**TASK OBJECTIVE:**
Set the entries down again exactly; none may be skipped.

**EXERCISE INPUT:**
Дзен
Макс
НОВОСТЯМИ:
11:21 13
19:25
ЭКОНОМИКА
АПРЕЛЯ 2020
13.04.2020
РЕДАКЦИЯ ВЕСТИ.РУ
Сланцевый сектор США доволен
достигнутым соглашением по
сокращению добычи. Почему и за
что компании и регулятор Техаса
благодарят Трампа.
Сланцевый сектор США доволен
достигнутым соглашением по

**REPLY TO THE TASK:**
Дзен
Макс
НОВОСТЯМИ:
11:21 13
19:25
ЭКОНОМИКА
АПРЕЛЯ 2020
13.04.2020
РЕДАКЦИЯ ВЕСТИ.РУ
Сланцевый сектор США доволен
достигнутым соглашением по
сокращению добычи. Почему и за
что компании и регулятор Техаса
благодарят Трампа.
Сланцевый сектор США доволен
достигнутым соглашением по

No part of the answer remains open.